March’s trade data points the way ahead. A return to surplus for the trade account reflected rusty demand for metals. First-quarter imports of iron ore were up just 6% in volume from a year earlier, compared with an average of 17% growth in the past five years.

Creaking growth in demand for metals makes sense. China is shifting gradually out of the heavy-industry phase of development, and so much infrastructure and housing has already been built that some demand has already been borrowed from the years ahead.

Energy is a different story. Crude-oil imports up 11% in the first quarter, in line with a 12% average for the last five years, are a reminder that fuel demand should be relatively robust through China’s slowdown.

To see why, look no further than China’s gridlocked city streets. The country’s car fleet is expanding, with 18.5 million autos added to the total in 2011 alone. Even as growth in industrial demand for fuel fades, transport demand will take up some of the slack.
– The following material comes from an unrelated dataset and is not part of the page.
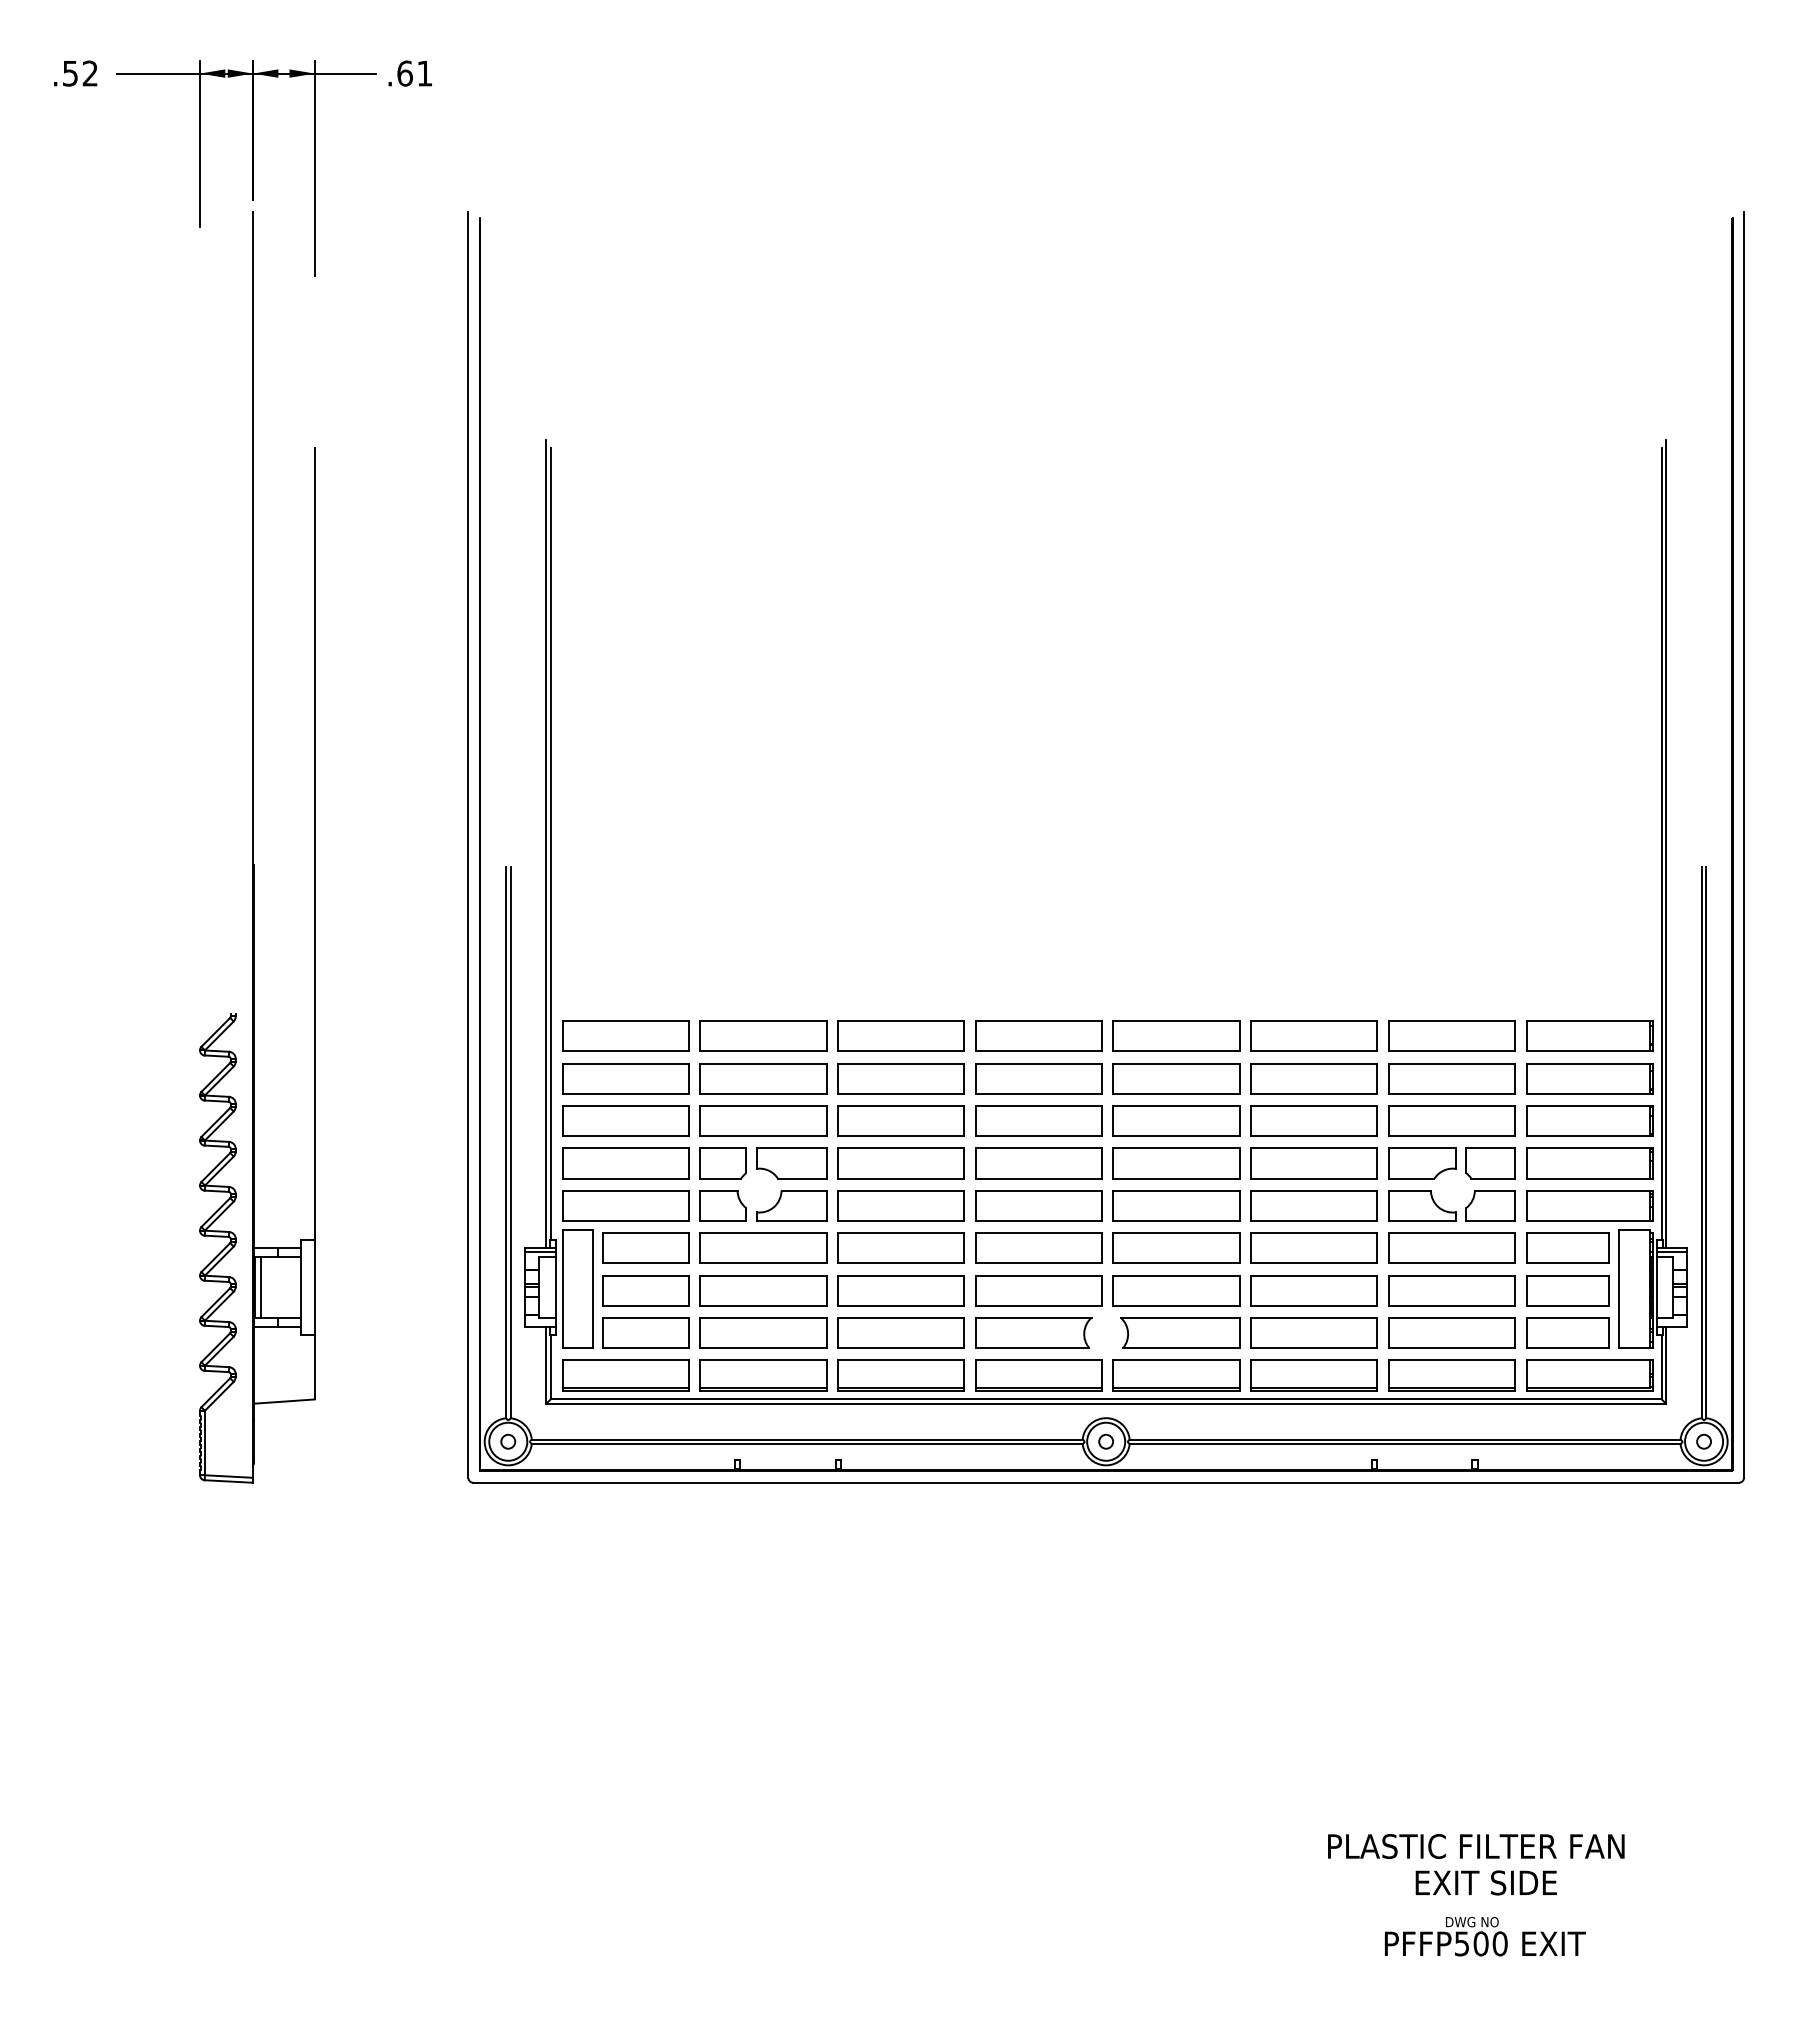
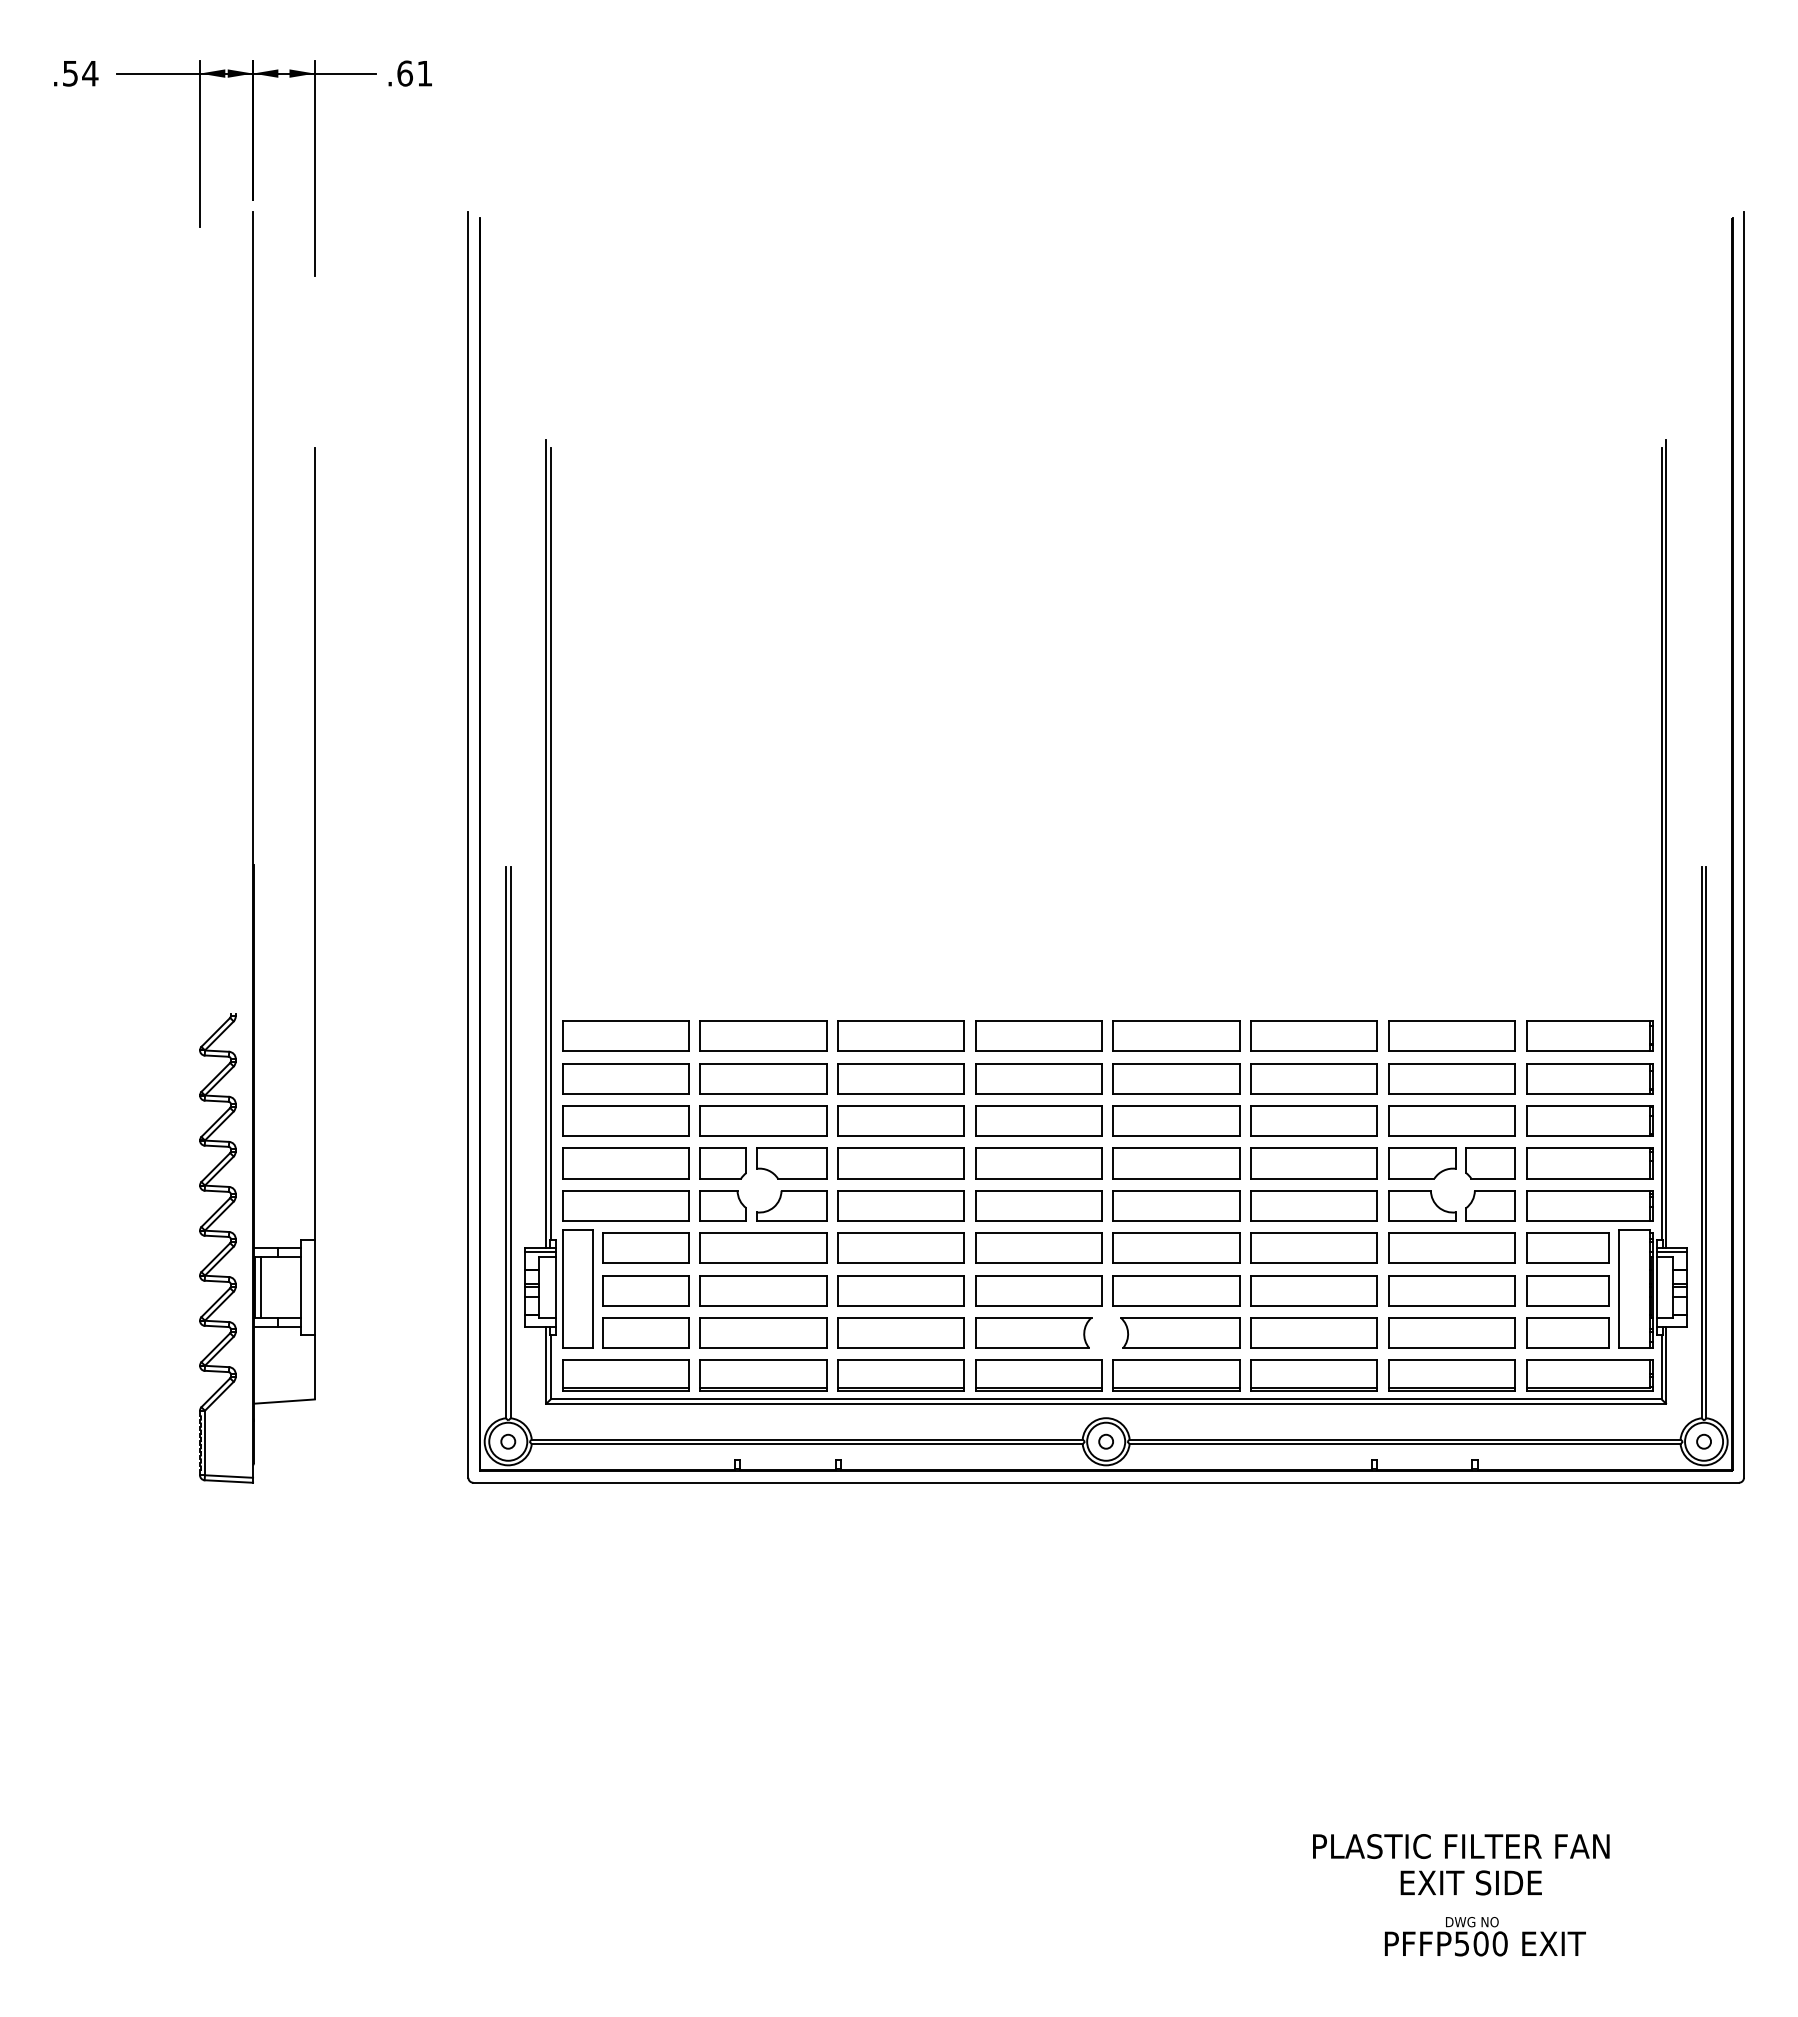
text at (90, 73): .52 -> .54
text at (1476, 1864) position: (1476, 1864) -> (1461, 1864)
Demand for agricultural commodities is even more solid. China’s growth is slowing, but it will be increasing underpinned by richer households and stronger domestic consumption.

As wages rise, the first item on households’ shopping list is a higher-protein diet, and that means more imports of soybeans and corn. Soybean imports were up 22% in the first quarter, above a 14% average for the previous five years.

A look at the trajectory of commodity demand for China’s neighbors supports the argument. Andrew Batson, an analyst at China research firm GK Dragonomics, looked at China relative to Japan, Korea, and Taiwan when they were at the same level of development. If China follows a similar path, growth in metals demand is set to fall in the years ahead, while energy and grains stay strong.

Investors have grown used to girding their portfolios with bets on China’s sturdy demand for metals. But to continue profiting from China’s commodity consumption, the best option is to go soft.